After this year I decided that this was something I wanted to continue doing this work and that is how Orphanage Projects was thought up, though it would be a little while longer before I nailed down that name. In the past couple of years I have often been announced (without my prompting) as an institutional childcare expert or as an expert in working with children with complex special needs, when holding a training or seminar.

Over the past (almost) 12 years I have visited and spend time in dozens of childcare institutions, spread over five countries on three continents. Through those experiences I have become aware – probably slightly ahead of the global consciousness that is currently spreading about the issue, but not by much – of many very serious downsides to institutional childcare. Not only have I personally witnessed that tragic reality of the voluntourism and orphanage industry, where children are ripped away from their families and placed in institutions just to be able to coax the money out of the pockets of rich foreigners.

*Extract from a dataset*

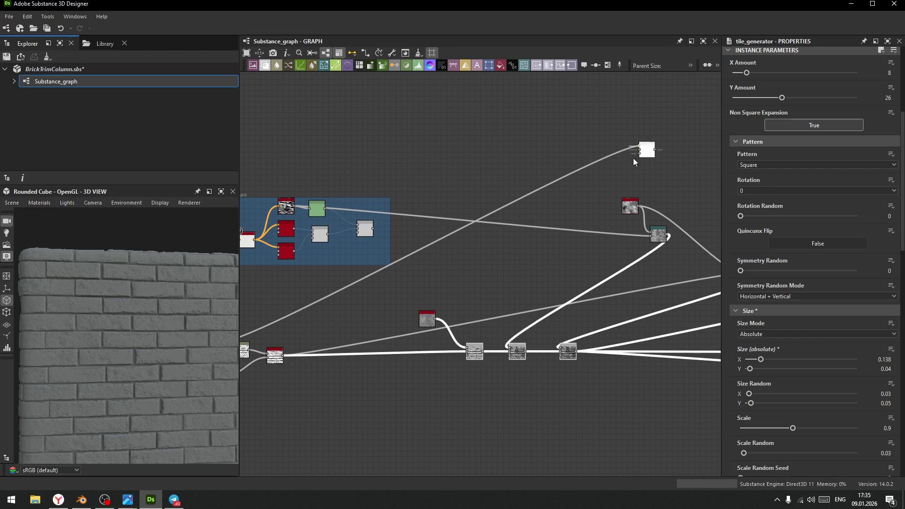
pyautogui.moveTo(659, 238); pyautogui.dragTo(496, 283)
pyautogui.moveTo(632, 211); pyautogui.dragTo(474, 249)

I have also had the unfortunate privilege of witnessing the permanent damage done to the brain development of even children who spent a just a few years in relatively very well-run children’s homes with very low child-to-caregiver ratios, with serious repercussions even after they were adopted.

The combination of all these things has made me look more and more towards the side of moving towards deinstitutionalisation, also nudging the institutions that I was working with in that direction, for the past 2-3 years.  It has led to the writing of ‘How to Help, not Harm’, a book that you can find on the ‘Publications’ page. And to the start of a major research project with the working title of ‘world list’ through which I have been gathering information about the alternative care situation and related subjects for all countries in the world. I am hoping to write and bring out the report coming out of that data before the end of this year.

So, in short, that is how I got here. Seeing childcare institutionalisation for what it is and looking for ways to more effectively help the children who currently live in institutions and those who are at risk of ending up in one, have recently led me to decide to fold Orphanage Projects and to start Why Family-Based Solution. In the hope of being able to continue to make a difference in the lives of the children, and hopefully in a more effective way.